The more Perly way to initialize this array is with the qw (quote words) operator. It is in fact a form of string quotation, and like most quoted entities in Perl, you can choose your own delimiters. The form

@items = qw(socks shoes shorts);

is the most traditional, but it’s a bit misleading since the part after the qw is no longer a list. It is in fact a string to be split at whitespace to form a list. The version

@items = qw[socks shoes shorts];

works, too, and is perhaps a bit truer to the spirit of what’s going on. Note that the commas are gone since their function has been subsumed by qw.

Function calls

Both print and printf accept an arbitrary number of arguments, and the arguments are separated by commas. But then there’s that join(...) thing that looks like some kind of function call; how is it different from print and printf?

In fact, it’s not; print, printf, and join are all plain-vanilla functions. Perl allows you to omit the parentheses in function calls when this does not cause ambiguity, so both forms are common. In the print line above, the parenthesized form distinguishes the arguments to join from those that go to print.

We can tell that the expression @items[0,1] must evaluate to some kind of list since it starts with @. This is in fact an “array slice” or subarray, and the 0,1 subscript lists the indexes of the elements to be included in the slice. Perl accepts a range of values here, too, as in the equivalent expression @items[0..1]. A single numeric subscript would be acceptable here as well: @items[0] is a list containing one scalar, the string “socks”. In this case, it’s equivalent to the literal ("socks").

Arrays are automatically expanded in function calls, so in the expression

join(" and ", @items[0,1])

join receives three string arguments: “ and ”, “socks”, and “shoes”. It concatenates its second and subsequent arguments, inserting a copy of the first argument between each pair. The result is “socks and shoes”.

● Information provided:
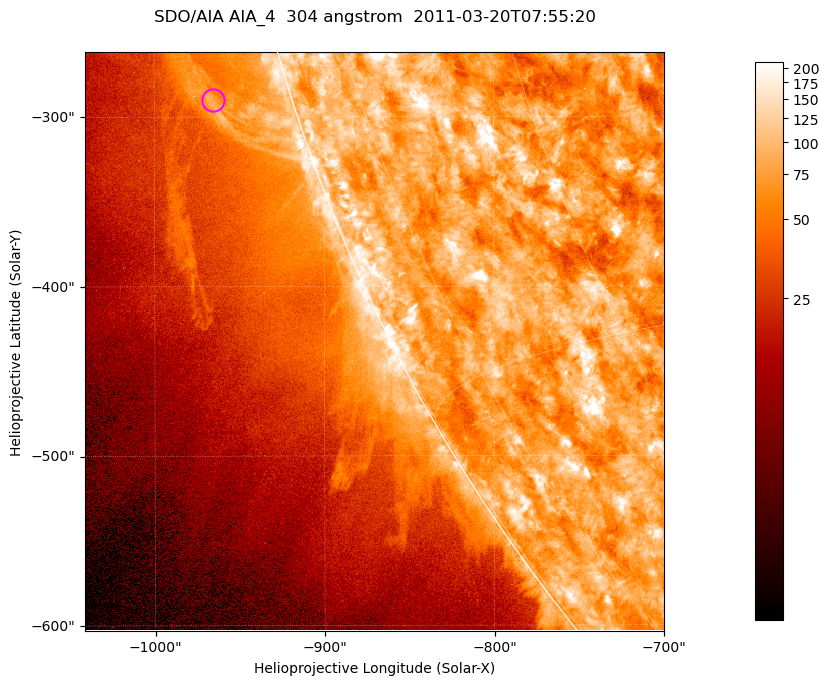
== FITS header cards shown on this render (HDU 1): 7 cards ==
TELESCOP= 'SDO/AIA '           / For AIA: SDO/AIA
INSTRUME= 'AIA_4   '           / For AIA: AIA_ATA1, AIA_ATA2, AIA_ATA3 or AIA_AT
WAVELNTH=                  304 / [angstrom] Wavelength
WAVEUNIT= 'angstrom'           / Wavelength unit: angstrom
DATE-OBS= '2011-03-20T07:55:20.123' / [ISO] Date when observation started; ISO 8
CTYPE1  = 'HPLN-TAN'           / CTYPE1; Typically HPLN
CTYPE2  = 'HPLT-TAN'           / CTYPE2; Typically HPLT

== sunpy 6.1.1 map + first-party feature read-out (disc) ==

● To do:
A - Translate this sentence from the Perl passage into Spanish: "Perl allows you to omit the parentheses in function calls when this does not cause ambiguity, so both forms are common."
B - Write the next part of the Perl passage, picking up after its last sentence.
The records have no role in this work.

● Per-task answers:
A - Perl permite omitir los paréntesis en las llamadas a funciones cuando esto no causa ambigüedad, por lo que ambas formas son comunes.

B -
Type conversions in expressions

In the printf line, $#items + 1 evaluates to the number 3. As it happens, $#items is a numeric value, but that’s not why the expression is evaluated arithmetically; "2" + 1 works just as well. The magic is in the + operator, which always implies arithmetic. It converts its arguments to numbers and produces a numeric result. Similarly, the dot operator (.), which concatenates strings, converts its operands as needed: "2" . (12 ** 2) yields “2144”.

String expansions and disambiguation of variable references

As in bash, double-quoted strings are subject to variable expansion. Also as in bash, you can surround variable names with curly braces to disambiguate them if necessary, as with ${items[2]}. (Here, the braces are used only for illustration; they are not needed.) The $ clues you in that the expression is going to evaluate to a scalar. @items is the array, but any individual element is itself a scalar, and the naming conventions reflect this fact.

Hashes

A hash (also known as an associative array) represents a set of key/value pairs. You can think of a hash as an array whose subscripts (keys) are arbitrary scalar values; they do not have to be numbers. But in practice, numbers and strings are the usual keys.

Hash variables have % as their first character (e.g., %myhash), but as in the case of arrays, individual values are scalar and so begin with a $. Subscripting is indicated with curly braces rather than square brackets, e.g., $myhash{'ron'}.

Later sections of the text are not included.